I got up early and walked to the Vatican from our hotel, about a 45-minute walk. I wanted to see some of the city before it woke up, but it was too late at 6:45. Another day of what Mike began to refer to as The Bataan Death March, as we toured St. Peter’s (without realizing you could go up in the dome) and then went to the Vatican Museums, where we stood in line with a nun who blatantly butted in front of like 10 people – go figure. Saw the Pieta in St. Peter’s – gorgeous, and then of course the Sistine Chapel. It was packed, packed, packed, but still, when I went in there I have to say I got goosebumps, being in the presence of such genius and such beauty. The crowds were getting pretty unbearable, so Karen and I lobbied hard to leave, and we somehow missed the picture galleries, much to all of our chagrin.

Back outside and on to a castle, where Mike got the audio tour and Karen and I got a beer. Then, on to another Piazza, which I could carry on naming, to see a church with some Carravaggios inside. Hung out in the Campo dei Fiori again that night, shooting nearby pigeons with a mini water gun that Karen had conveniently packed in her purse. Just the necessities, she said. Had some Spaghetti Carbonara and collapsed in a heap at the hostel.

Day 3: Another grueling day, which began with all of us crabby, as the hostel had magically increased its price from 20 to 33 Euro (that’s $45 for a dorm bed, folks – each) for this night, which we hadn’t booked in advance. A nice young man from Utah who spoke Spanish (which was the only language the d-bag at the front desk could speak) convinced him that was insane and we got the beds for 23 Euro. Still annoyed though. Shook it off and went back to St. Peter’s to climb the dome, which was awesome; the wall was curved like in Willy Wonka. After that, back to the Forums, armed with a guidebook, where Karen and I mostly tried to find shade while Mike edified his mind. After a quick lunchie, we made the trek via subway and bus out to some catacombs, just in time for the last tour of the day. Met a nice couple from San Francisco whose 6-year-old daughter took a shine to me – I’m a kid whisperer. As she was staring at me on the bus, I decided to strike up a little convo:

Me: What’s your name?
Her: Emma.
Me: How old are you?
Emma: I’m six.
Me: Oh, that’s nice.
Emma: I have to tell you something. (Motions for me to come closer)
Me: And what’s that?
Emma: I saw the David. (In hushed tones.)

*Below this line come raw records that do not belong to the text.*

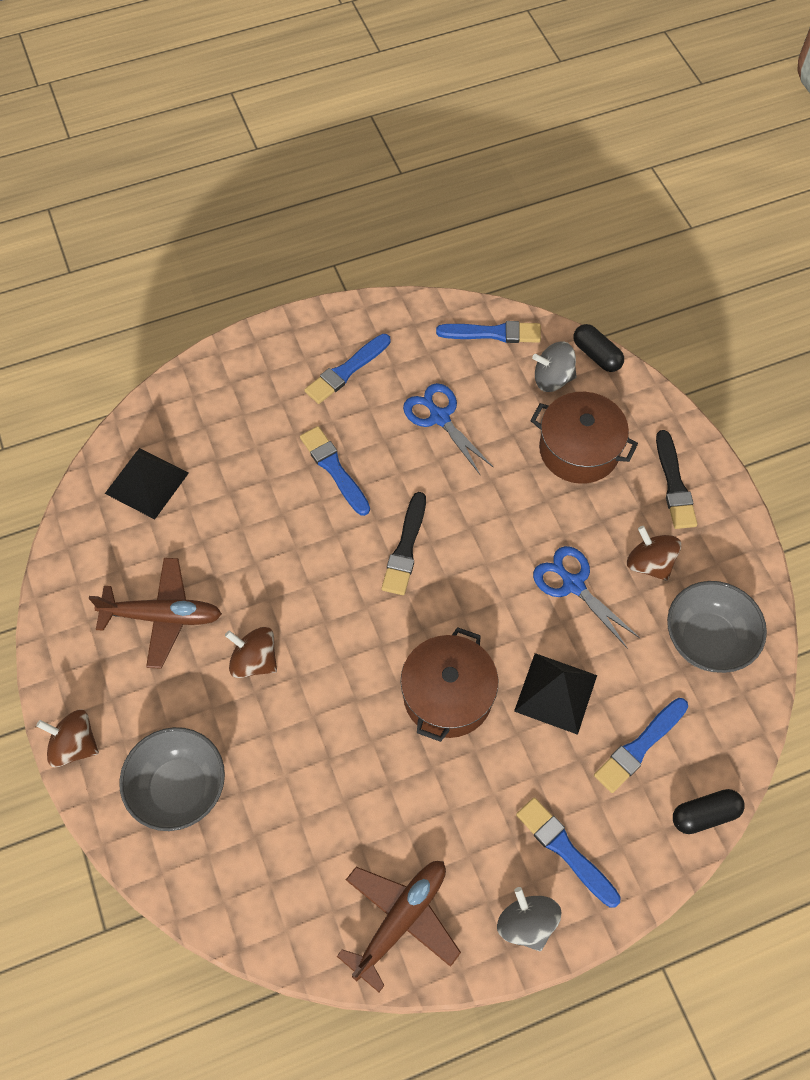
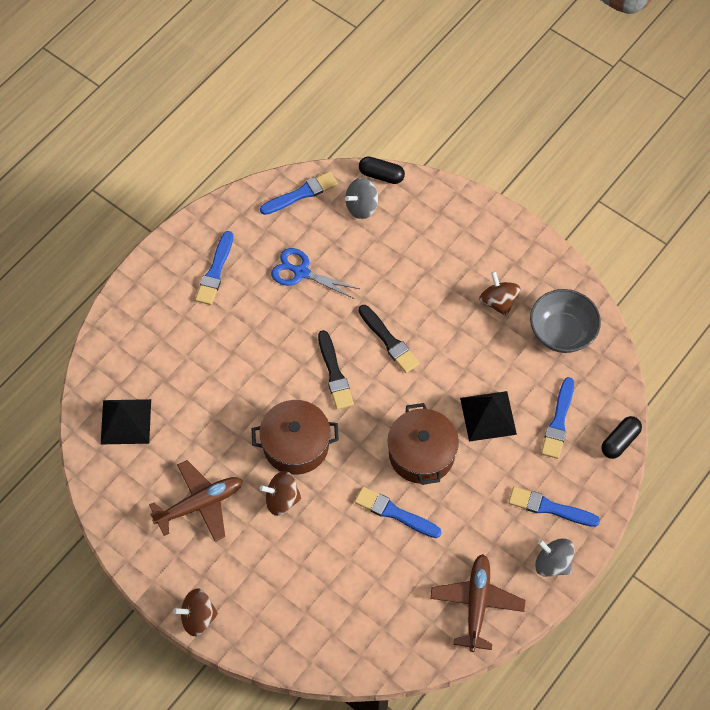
camera: 30 degrees left, 0 degrees up
(179, 788) = (286, 605): grey bowl -> none
(334, 469) = (251, 344): blue brush -> blue brush (394, 513)
(573, 584) = (458, 340): blue scissors -> none
(579, 450) = (408, 248): brown pot -> brown pot (296, 445)
(649, 563) = (498, 302): brown spinning top -> brown spinning top turned 45 degrees clockwise
(674, 484) = (484, 240): black brush -> black brush (389, 341)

Very cute. She walked in front of me throughout the tour and looked behind every few paces to make sure I was still there. Dinner that night at our favorite place, the one from the night of our arrival. The next morning, a train and then subway to Sorrento.

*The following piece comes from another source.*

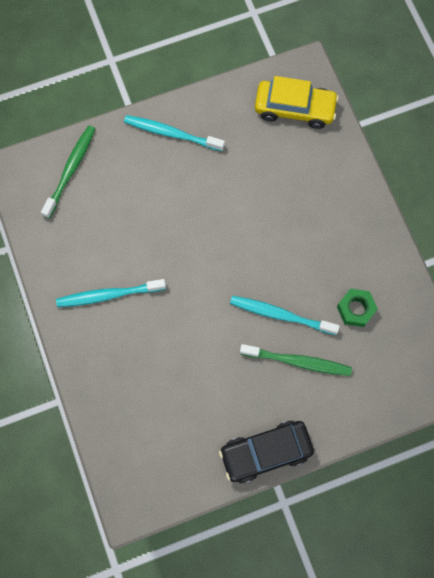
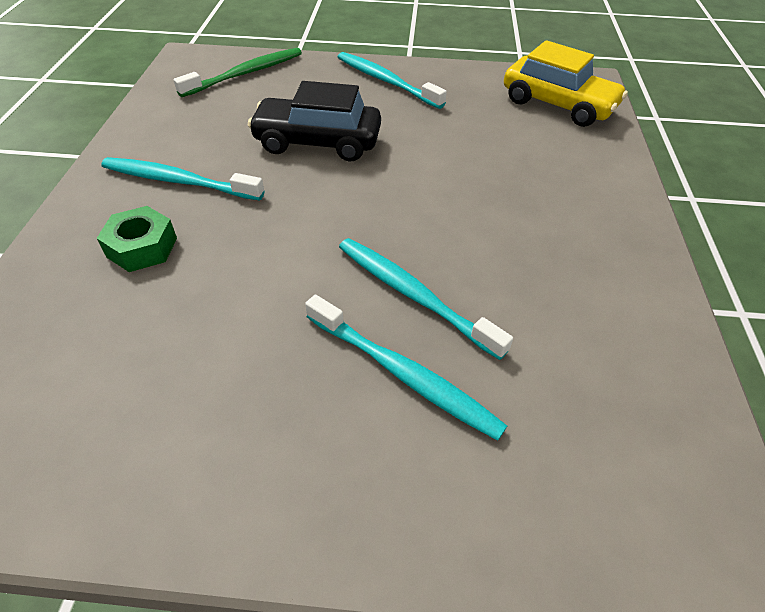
camera: 25 degrees right, 25 degrees down
(265, 452) = (233, 511): black car -> black car (317, 142)
(298, 361) = (403, 374): green toothbrush -> turquoise toothbrush
(355, 309) = (556, 339): green nut -> green nut (142, 247)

One response to “When In Rome”

  1. Megan B says:

    Bowe and I totally did the same thing with our train tix in Italy when we were on our honeymoon! We were so overwhelmed by the whole train system when we arrived because we had to switch trains 3 times (!) between the airport and Siena that we didn’t catch the whole validation thing either. You can be thrown in jail for not validating your tickets! We obsessed about getting caught the whole ride (over 2 hours!) and then saved the unvalidated tix for our return trip to the airport. Score 🙂 Which brings to mind the train we took on our return trip to the airport: it was one of those long distance sleepers with different compartments for 10 passengers with assigned seats. Bowe and I didn’t figure out until almost an hour into the trip that we actually had assigned seats on our tickets and we didn’t have to stand in everyone’s way in the aisle of our car with two pieces of luggage. I don’t even know if this makes sense cause I’ve just had half a bottle of wine so I’d better stop writing things now. Bye!